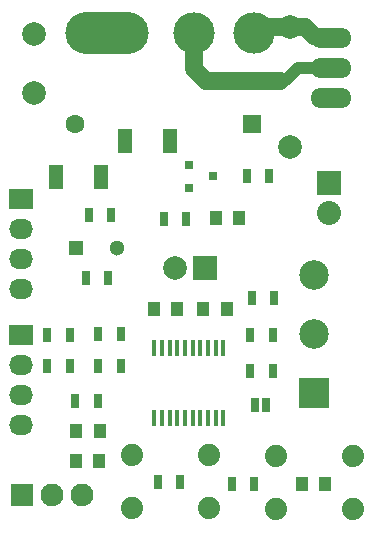
<source format=gbs>
G04 #@! TF.FileFunction,Soldermask,Bot*
%FSLAX46Y46*%
G04 Gerber Fmt 4.6, Leading zero omitted, Abs format (unit mm)*
G04 Created by KiCad (PCBNEW 4.0.2+e4-6225~38~ubuntu16.04.1-stable) date Tue 21 Jun 2016 12:08:32 PM HKT*
%MOMM*%
G01*
G04 APERTURE LIST*
%ADD10C,0.100000*%
%ADD11C,1.500000*%
%ADD12C,1.000000*%
%ADD13C,3.500120*%
%ADD14C,1.879600*%
%ADD15R,1.000000X1.250000*%
%ADD16R,1.600000X1.600000*%
%ADD17C,1.600000*%
%ADD18C,1.300000*%
%ADD19R,1.300000X1.300000*%
%ADD20R,2.000000X2.000000*%
%ADD21C,2.000000*%
%ADD22R,1.250000X2.000000*%
%ADD23R,0.450000X1.450000*%
%ADD24R,2.032000X1.727200*%
%ADD25O,2.032000X1.727200*%
%ADD26R,0.635000X1.270000*%
%ADD27R,1.930400X1.930400*%
%ADD28C,1.930400*%
%ADD29R,0.800100X0.800100*%
%ADD30R,0.700000X1.300000*%
%ADD31C,1.998980*%
%ADD32C,2.500000*%
%ADD33R,2.500000X2.500000*%
%ADD34O,3.500120X1.699260*%
%ADD35R,2.032000X2.032000*%
%ADD36O,2.032000X2.032000*%
G04 APERTURE END LIST*
D10*
D11*
X26416000Y41910000D02*
X26670000Y41656000D01*
X25908000Y42418000D02*
X26416000Y41910000D01*
X24638000Y42418000D02*
X25908000Y42418000D01*
D12*
X24257000Y37973000D02*
X23495000Y37973000D01*
X25273000Y38989000D02*
X24257000Y37973000D01*
X28067000Y38989000D02*
X25273000Y38989000D01*
D11*
X10922000Y41910000D02*
X7493000Y41910000D01*
X10922000Y40894000D02*
X7366000Y40894000D01*
X10922000Y42926000D02*
X7366000Y42926000D01*
X24638000Y42418000D02*
X22860000Y42418000D01*
X17526000Y37846000D02*
X23749000Y37846000D01*
X16510000Y38862000D02*
X17526000Y37846000D01*
X16510000Y41910000D02*
X16510000Y38862000D01*
D13*
X10922000Y41910000D03*
D14*
X23418800Y6134600D03*
X29921200Y6134600D03*
X23418800Y1613400D03*
X29921200Y1613400D03*
X11226800Y6197600D03*
X17729200Y6197600D03*
X11226800Y1676400D03*
X17729200Y1676400D03*
D15*
X19288000Y18542000D03*
X17288000Y18542000D03*
X15097000Y18542000D03*
X13097000Y18542000D03*
X6518000Y8255000D03*
X8518000Y8255000D03*
D16*
X21387000Y34239200D03*
D17*
X6387000Y34239200D03*
D15*
X8493000Y5689600D03*
X6493000Y5689600D03*
X18329000Y26263600D03*
X20329000Y26263600D03*
D18*
X10002000Y23749000D03*
D19*
X6502000Y23749000D03*
D15*
X25619000Y3785000D03*
X27619000Y3785000D03*
D20*
X17450000Y22072600D03*
D21*
X14910000Y22072600D03*
D22*
X4856000Y29718000D03*
X8606000Y29718000D03*
X10698000Y32766000D03*
X14448000Y32766000D03*
D23*
X13128000Y15243600D03*
X13778000Y15243600D03*
X14428000Y15243600D03*
X15078000Y15243600D03*
X15728000Y15243600D03*
X16378000Y15243600D03*
X17028000Y15243600D03*
X17678000Y15243600D03*
X18328000Y15243600D03*
X18978000Y15243600D03*
X18978000Y9343600D03*
X18328000Y9343600D03*
X17678000Y9343600D03*
X17028000Y9343600D03*
X16378000Y9343600D03*
X15728000Y9343600D03*
X15078000Y9343600D03*
X14428000Y9343600D03*
X13778000Y9343600D03*
X13128000Y9343600D03*
D24*
X1854000Y27838400D03*
D25*
X1854000Y25298400D03*
X1854000Y22758400D03*
X1854000Y20218400D03*
D26*
X21673000Y10464800D03*
X22573000Y10464800D03*
D24*
X1842000Y16383000D03*
D25*
X1842000Y13843000D03*
X1842000Y11303000D03*
X1842000Y8763000D03*
D13*
X16510000Y41910000D03*
X21590000Y41910000D03*
X7366000Y41910000D03*
D27*
X1905000Y2794000D03*
D28*
X4445000Y2794000D03*
X6985000Y2794000D03*
D29*
X16093240Y28844200D03*
X16093240Y30744200D03*
X18092220Y29794200D03*
D30*
X21250000Y16332200D03*
X23150000Y16332200D03*
X21402000Y19532600D03*
X23302000Y19532600D03*
X21250000Y13284200D03*
X23150000Y13284200D03*
X5966000Y13716000D03*
X4066000Y13716000D03*
X8341000Y10744200D03*
X6441000Y10744200D03*
X5966000Y16383000D03*
X4066000Y16383000D03*
X7356000Y21158200D03*
X9256000Y21158200D03*
X10284000Y16446500D03*
X8384000Y16446500D03*
X8384000Y13779500D03*
X10284000Y13779500D03*
X15834000Y26212800D03*
X13934000Y26212800D03*
X7584000Y26517600D03*
X9484000Y26517600D03*
D31*
X2946000Y41818560D03*
X2946000Y36817300D03*
D30*
X15326000Y3937000D03*
X13426000Y3937000D03*
X20970000Y29794200D03*
X22870000Y29794200D03*
X19675000Y3785000D03*
X21575000Y3785000D03*
D32*
X26619000Y21430000D03*
D33*
X26619000Y11430000D03*
D32*
X26619000Y16430000D03*
D34*
X28067000Y38989000D03*
X28067000Y41529000D03*
X28067000Y36449000D03*
D35*
X27940000Y29210000D03*
D36*
X27940000Y26670000D03*
D31*
X24638000Y42418000D03*
X24638000Y32258000D03*
M02*

</source>
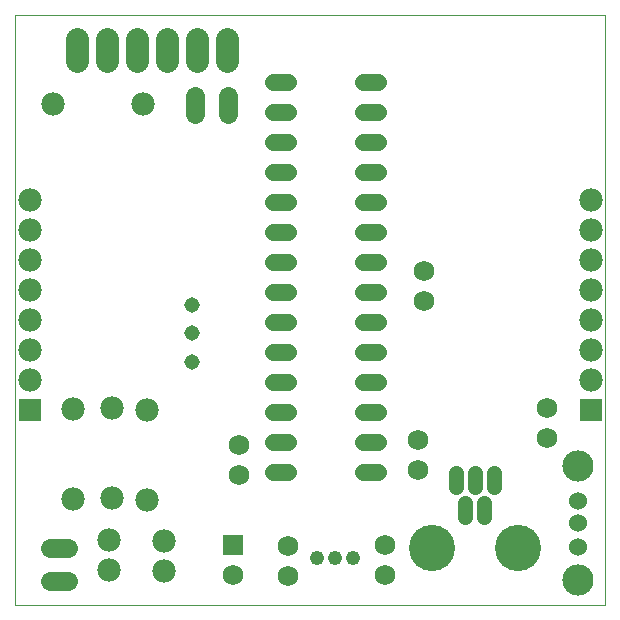
<source format=gbs>
G75*
%MOIN*%
%OFA0B0*%
%FSLAX25Y25*%
%IPPOS*%
%LPD*%
%AMOC8*
5,1,8,0,0,1.08239X$1,22.5*
%
%ADD10C,0.00000*%
%ADD11C,0.06900*%
%ADD12R,0.06900X0.06900*%
%ADD13C,0.15400*%
%ADD14C,0.05156*%
%ADD15C,0.07800*%
%ADD16C,0.07800*%
%ADD17C,0.05600*%
%ADD18C,0.05156*%
%ADD19C,0.06400*%
%ADD20C,0.06000*%
%ADD21C,0.10400*%
%ADD22C,0.04900*%
%ADD23R,0.07800X0.07800*%
D10*
X0001008Y0003937D02*
X0001008Y0200787D01*
X0197859Y0200787D01*
X0197859Y0003937D01*
X0001008Y0003937D01*
D11*
X0073843Y0014055D03*
X0092189Y0013701D03*
X0092189Y0023701D03*
X0075674Y0047205D03*
X0075674Y0057205D03*
X0124394Y0024016D03*
X0124394Y0014016D03*
X0135497Y0048858D03*
X0135497Y0058858D03*
X0178528Y0059764D03*
X0178528Y0069764D03*
X0137465Y0105276D03*
X0137465Y0115276D03*
D12*
X0073843Y0024055D03*
D13*
X0139985Y0022992D03*
X0168725Y0022992D03*
D14*
X0157504Y0033394D02*
X0157504Y0038150D01*
X0154355Y0043268D02*
X0154355Y0048024D01*
X0148056Y0048024D02*
X0148056Y0043268D01*
X0151205Y0038150D02*
X0151205Y0033394D01*
X0160654Y0043268D02*
X0160654Y0048024D01*
D15*
X0071638Y0185316D02*
X0071638Y0192716D01*
X0061638Y0192716D02*
X0061638Y0185316D01*
X0051638Y0185316D02*
X0051638Y0192716D01*
X0041638Y0192716D02*
X0041638Y0185316D01*
X0031638Y0185316D02*
X0031638Y0192716D01*
X0021638Y0192716D02*
X0021638Y0185316D01*
D16*
X0013686Y0171102D03*
X0043686Y0171102D03*
X0006008Y0138937D03*
X0006008Y0128937D03*
X0006008Y0118937D03*
X0006008Y0108937D03*
X0006008Y0098937D03*
X0006008Y0088937D03*
X0006008Y0078937D03*
X0020536Y0069370D03*
X0033410Y0069528D03*
X0045221Y0069173D03*
X0045221Y0039173D03*
X0033410Y0039528D03*
X0020536Y0039370D03*
X0032544Y0025630D03*
X0032544Y0015630D03*
X0050851Y0015394D03*
X0050851Y0025394D03*
X0193008Y0078937D03*
X0193008Y0088937D03*
X0193008Y0098937D03*
X0193008Y0108937D03*
X0193008Y0118937D03*
X0193008Y0128937D03*
X0193008Y0138937D03*
D17*
X0122230Y0138189D02*
X0117030Y0138189D01*
X0117030Y0148189D02*
X0122230Y0148189D01*
X0122230Y0158189D02*
X0117030Y0158189D01*
X0117030Y0168189D02*
X0122230Y0168189D01*
X0122230Y0178189D02*
X0117030Y0178189D01*
X0092230Y0178189D02*
X0087030Y0178189D01*
X0087030Y0168189D02*
X0092230Y0168189D01*
X0092230Y0158189D02*
X0087030Y0158189D01*
X0087030Y0148189D02*
X0092230Y0148189D01*
X0092230Y0138189D02*
X0087030Y0138189D01*
X0087030Y0128189D02*
X0092230Y0128189D01*
X0092230Y0118189D02*
X0087030Y0118189D01*
X0087030Y0108189D02*
X0092230Y0108189D01*
X0092230Y0098189D02*
X0087030Y0098189D01*
X0087030Y0088189D02*
X0092230Y0088189D01*
X0092230Y0078189D02*
X0087030Y0078189D01*
X0087030Y0068189D02*
X0092230Y0068189D01*
X0092230Y0058189D02*
X0087030Y0058189D01*
X0087030Y0048189D02*
X0092230Y0048189D01*
X0117030Y0048189D02*
X0122230Y0048189D01*
X0122230Y0058189D02*
X0117030Y0058189D01*
X0117030Y0068189D02*
X0122230Y0068189D01*
X0122230Y0078189D02*
X0117030Y0078189D01*
X0117030Y0088189D02*
X0122230Y0088189D01*
X0122230Y0098189D02*
X0117030Y0098189D01*
X0117030Y0108189D02*
X0122230Y0108189D01*
X0122230Y0118189D02*
X0117030Y0118189D01*
X0117030Y0128189D02*
X0122230Y0128189D01*
D18*
X0060064Y0103988D03*
X0060064Y0094594D03*
X0060064Y0084988D03*
D19*
X0018851Y0022862D02*
X0012851Y0022862D01*
X0012851Y0011862D02*
X0018851Y0011862D01*
X0061138Y0167591D02*
X0061138Y0173591D01*
X0072138Y0173591D02*
X0072138Y0167591D01*
D20*
X0188843Y0038780D03*
X0188843Y0031299D03*
X0188843Y0023425D03*
D21*
X0188843Y0012402D03*
X0188843Y0050197D03*
D22*
X0113701Y0019724D03*
X0107701Y0019724D03*
X0101701Y0019724D03*
D23*
X0193008Y0068937D03*
X0006008Y0068937D03*
M02*

</source>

## Work to complete
For each line of the data that includes the word "APERTURE", return a copy of it.

## Exercise solution
G04 APERTURE LIST*
G04 APERTURE END LIST*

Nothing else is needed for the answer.